Give Us Piece of Dream

Tens of thousands of hidden New Yorkers emerged from the shadows yesterday to demand federal legislation that would make the American Dream a reality for millions of undocumented immigrants.


They streamed across the Brooklyn Bridge and marched down Broadway from Chinatown and Washington Square Park chanting, “Who’s America! We’re America!” in English and a dozen other languages.


Marching to the beat of Korean drummers and waving flags from Mexico, Trinidad, Poland and myriad other countries, they were united by a dream shared by earlier immigrants – a dream as red, white and blue as the U.S. flags they also carried.


“The No. 1 message here today is we are America,” said Chung Wha Hong, executive director of the New York Immigration Coalition, one of the rally organizers.  (Make the Road by Walking is a member of the NYIC.) “We’re here and we’re here to make America strong.”

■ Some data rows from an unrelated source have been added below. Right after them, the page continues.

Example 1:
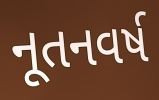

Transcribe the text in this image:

નૂતનવર્ષ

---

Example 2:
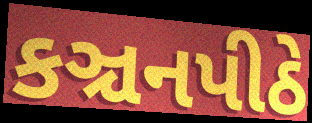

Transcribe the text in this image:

કઞ્ચનપીઠે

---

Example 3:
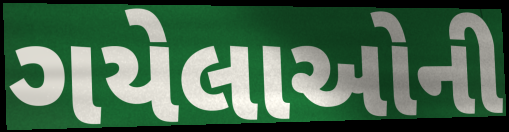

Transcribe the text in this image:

ગયેલાઓની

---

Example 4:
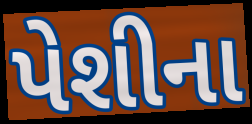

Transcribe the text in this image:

પેશીના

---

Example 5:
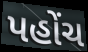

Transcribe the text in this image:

પહોંચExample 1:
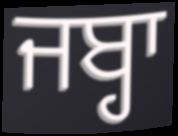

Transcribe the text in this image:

ਜਬ੍ਹਾ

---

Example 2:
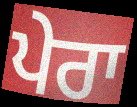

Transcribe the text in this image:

ਪੇਰਾ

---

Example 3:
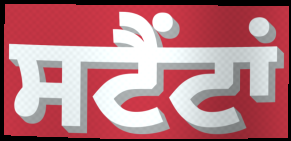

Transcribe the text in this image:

ਸਟੈਂਟਾਂ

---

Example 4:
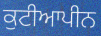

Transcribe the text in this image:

ਕੁਟੀਆਪੀਨ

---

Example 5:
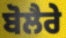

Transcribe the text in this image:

ਬੋਲੈਰੇ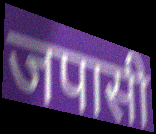
जपासी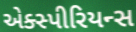
એક્સ્પીરિયન્સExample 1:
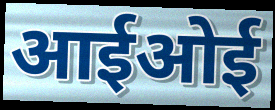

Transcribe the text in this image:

आईओई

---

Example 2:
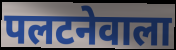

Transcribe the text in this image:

पलटनेवाला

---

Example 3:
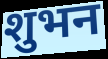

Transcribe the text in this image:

शुभन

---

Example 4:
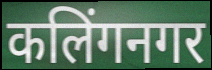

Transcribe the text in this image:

कलिंगनगर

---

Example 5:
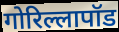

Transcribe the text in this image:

गोरिल्लापॉड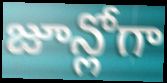
జూన్లోగా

At City Hall, the crowd cheered as New York political leaders vowed to kill a bill passed by the House of Representatives that would turn illegal immigrants into felons and build a fence on the Mexican border.


An overhaul of a new immigration law stalled in the Senate last week.

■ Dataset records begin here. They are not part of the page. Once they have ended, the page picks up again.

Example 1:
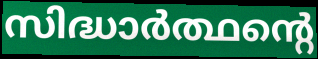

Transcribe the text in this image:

സിദ്ധാർത്ഥന്റെ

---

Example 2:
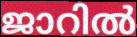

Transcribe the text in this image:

ജാറിൽ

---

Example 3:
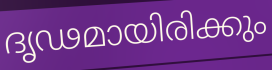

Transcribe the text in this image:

ദൃഢമായിരിക്കും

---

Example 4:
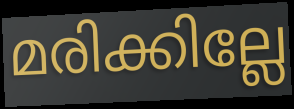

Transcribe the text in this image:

മരിക്കില്ലേ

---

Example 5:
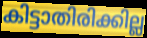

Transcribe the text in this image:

കിട്ടാതിരിക്കില്ല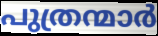
പുത്രന്മാർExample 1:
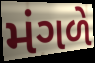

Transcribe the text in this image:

મંગળે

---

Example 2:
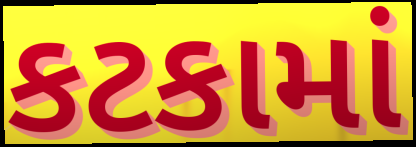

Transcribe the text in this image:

કટકામાં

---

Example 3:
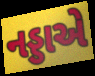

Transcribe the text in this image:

નડ્ડાએ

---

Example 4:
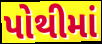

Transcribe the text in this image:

પોથીમાં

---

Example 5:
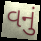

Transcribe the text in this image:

વનું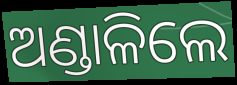
ଅଣ୍ଡାଳିଲେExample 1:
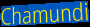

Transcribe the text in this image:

Chamundi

“Your faces are the faces of America,” Sen. Hillary Clinton (D-N.Y.) declared.


Similar scenes played out across the U.S. yesterday as crowds marched in front of the White House and in the streets of Atlanta, Houston and more than 100 other cities to rally on behalf of an estimated 11 million illegal immigrants.


In New York, the traditional gateway for immigrants, organizers put the crowd at more than 100,000. The throngs, at one point, filled Broadway from City Hall to Canal St.


About 2,000 cops were assigned to keep the peace at the rally, which ran from 3 p.m. to about 7 p.m. on a picture-perfect day. There were no immediate reports of any major incidents or counterdemonstrations.


Among the marchers were U.S.-born children of illegal-immigrant parents who have set down roots in New York.


“We are marching for our right to live free – we deserve the same rights and freedoms as everyone,” said Mei Lu Jin, 31, a Chinatown grocery store owner and a daughter of illegal immigrants. “We are all immigrants in this country. We’re all Americans.”


Miriam Jang, 19, an NYU student and daughter of undocumented immigrants from Korea, said, “This country is built on the idea that it welcomes all. “We can’t just shut out the rights of millions,” she said. “The immigrants in this country keep it running, and we need to protect them.”


Rolando Munoz, 42, an undocumented immigrant from Mexico, marched across the Brooklyn Bridge carrying a sign written by his English-speaking son that read, “Our only crime was following the American Dream.”


“My dream is to be a good father for my family,” said Munoz, who lives in Bushwick, Brooklyn, and is struggling so that his 20-year-old son can be the first in his family to graduate from college.


Carlos Perez, 21, said his parents brought him here from Guatemala a decade ago. A psychology major at CUNY, he said he’s hamstrung because his parents still haven’t been able to obtain green cards.


“I had to work in restaurants instead of getting internships because even if a company wants to sponsor me, they can’t,” said Perez, of Freeport, L.I. “I have to leave classes early sometimes because I’m afraid I’m going to get fired.”


Keisha Drummond, 29, of the Bronx, a Jamaican in the U.S. on a work visa, complained that the current system “makes us criminals because we want a better life.”


“A lot of people were afraid to come out here because they’re undocumented, they don’t want to get in trouble,” Drummond said as she clutched a Jamaican flag. “But not me. I took off work early. Hopefully, what we’re doing will make a difference.”


Donald Arne, a 28-year-old Haitian immigrant, said a couple of hecklers yelled “Go home” as he marched down Broadway bearing a U.S. flag. But he didn’t care.

“I feel that we’re Americans,” said Arne, of the Bronx. “We’ve united all our flags under one flag, the American flag.”